What is needed: Write out every entry below exactly as it appears. Pictures do not belong in the copy.

Data under study:
=====
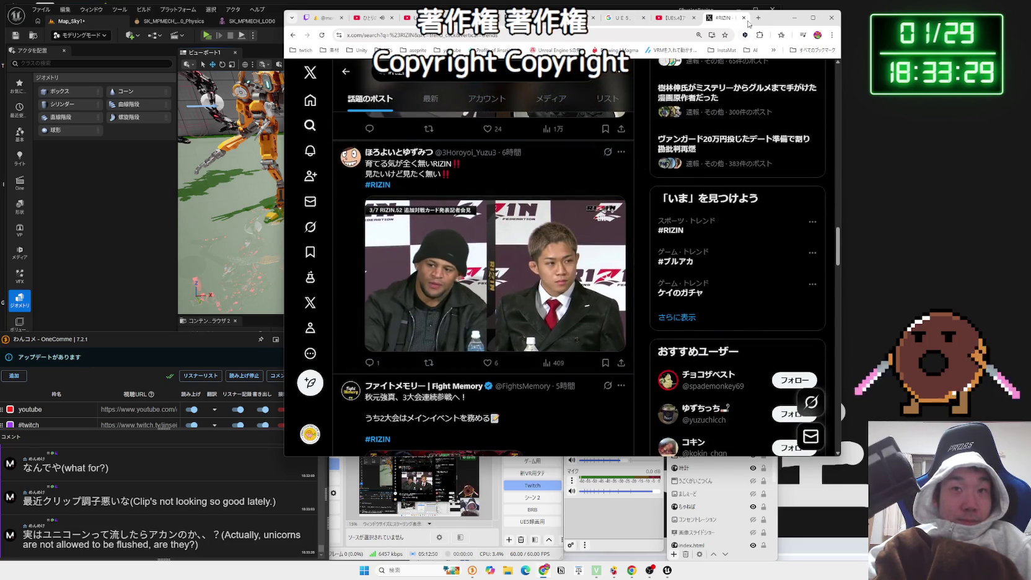
click(746, 20)
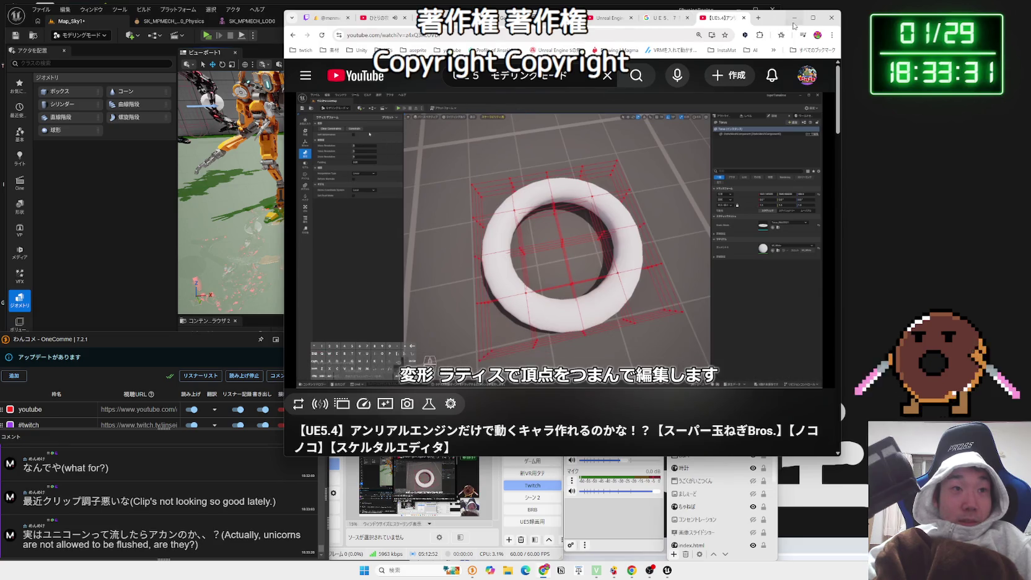
Review the lattice-deform video maximized, then restore the browser and return to Unreal Editor
click(813, 18)
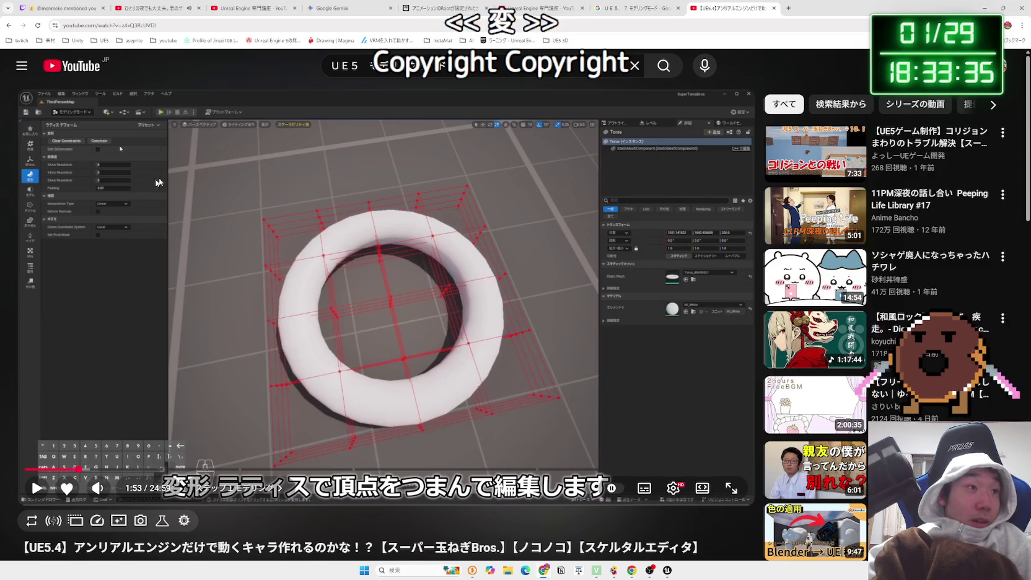
scroll(284, 279, down, 4)
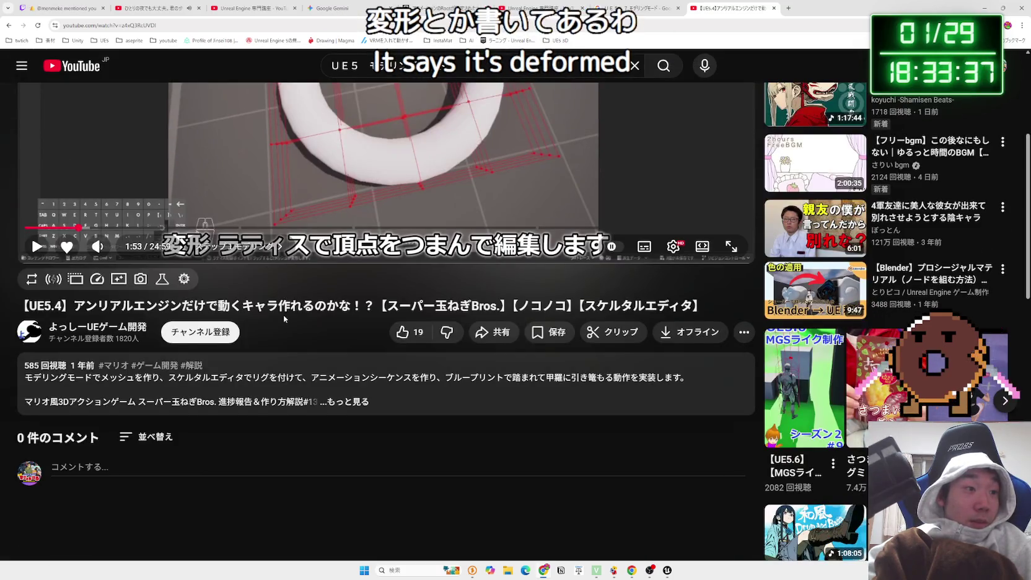
scroll(284, 318, up, 4)
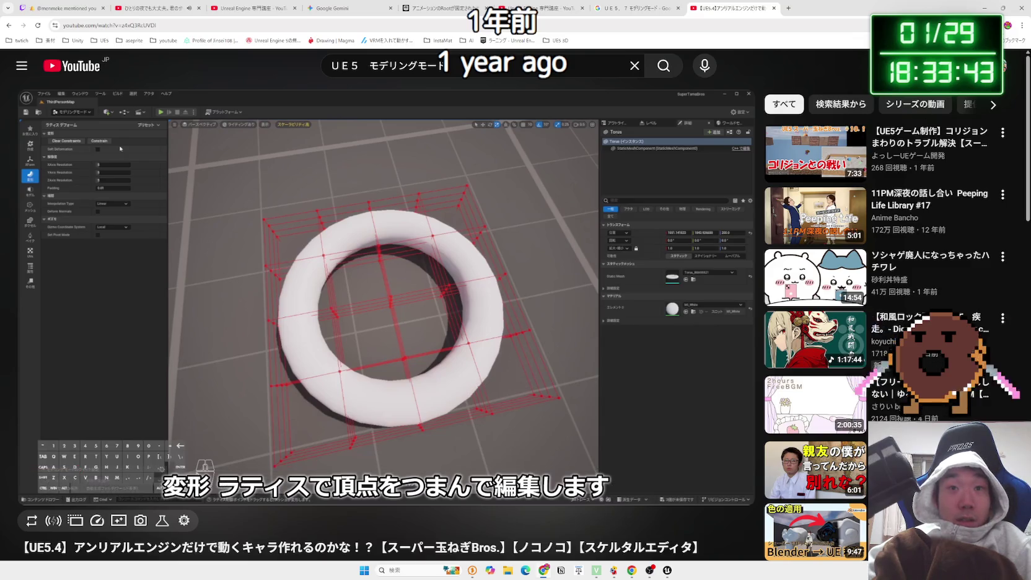
click(1002, 8)
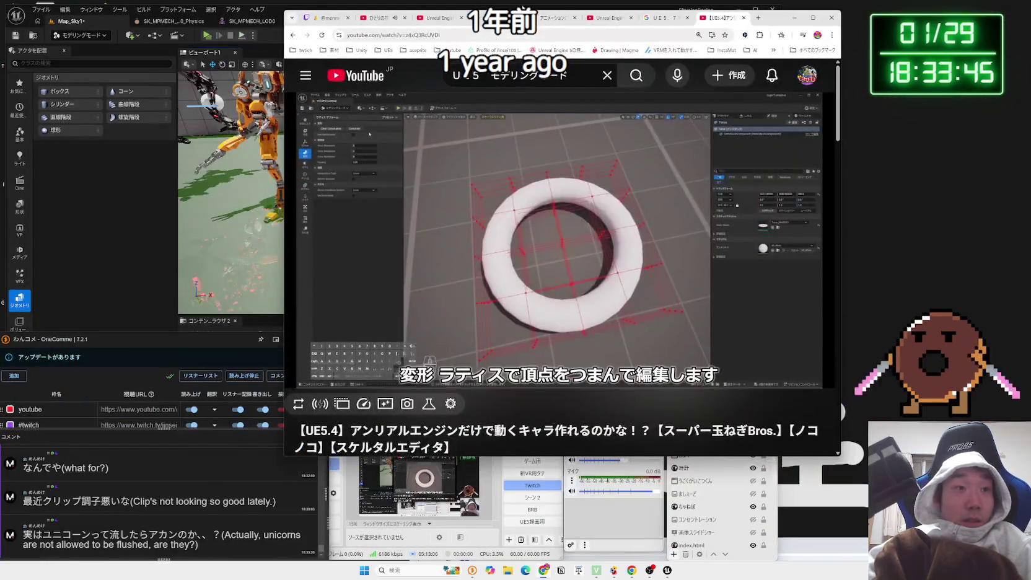
drag(720, 17, 896, 18)
click(64, 57)
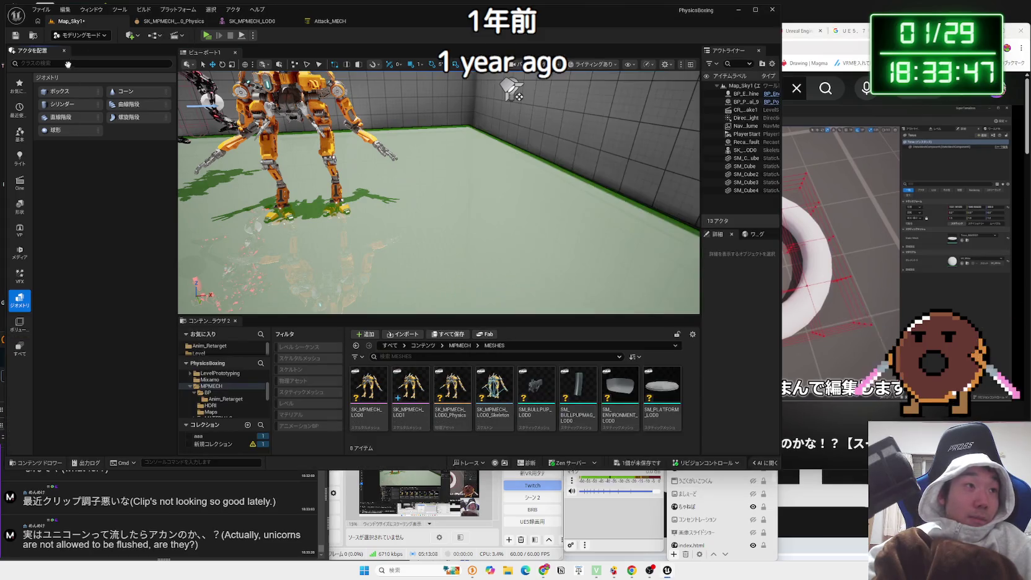
Close Place Actors, save all unsaved content including Map_Sky1, and switch to the SK_MPMECH_LOD0 editor
click(64, 51)
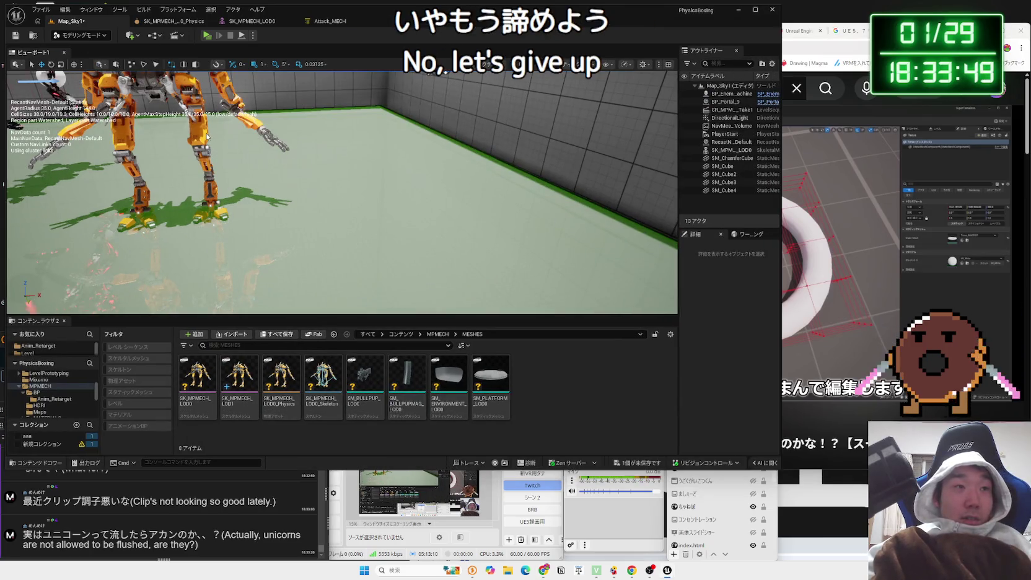
key(shift+space)
right_click(248, 142)
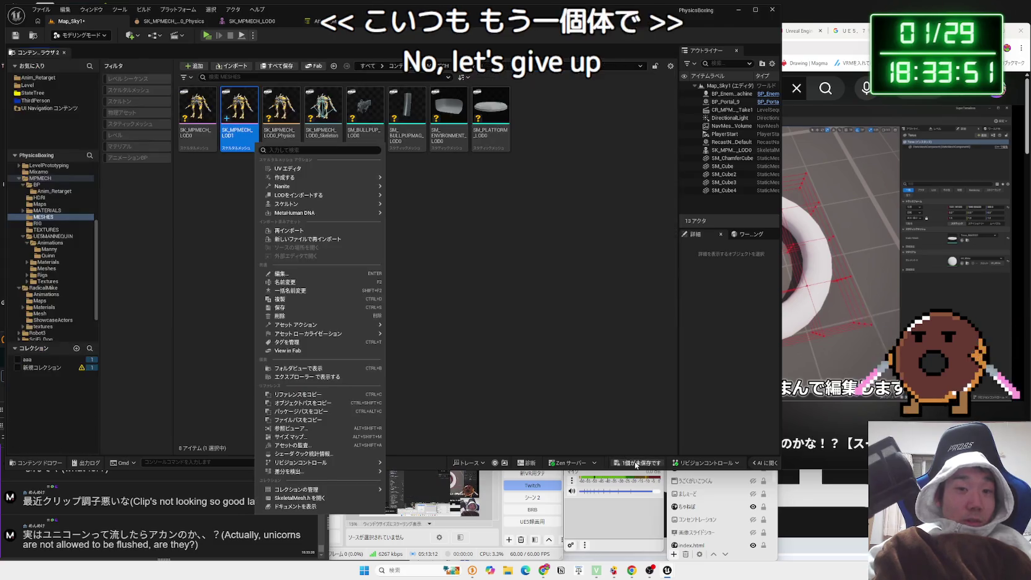
key(Escape)
click(638, 462)
click(573, 378)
=====
Problem solution:
click(746, 20)
Review the lattice-deform video maximized, then restore the browser and return to Unreal Editor
click(813, 18)
scroll(284, 279, down, 4)
scroll(284, 318, up, 4)
click(1002, 8)
drag(720, 17, 896, 18)
click(64, 57)
Close Place Actors, save all unsaved content including Map_Sky1, and switch to the SK_MPMECH_LOD0 editor
click(64, 51)
key(shift+space)
right_click(248, 142)
key(Escape)
click(638, 462)
click(573, 378)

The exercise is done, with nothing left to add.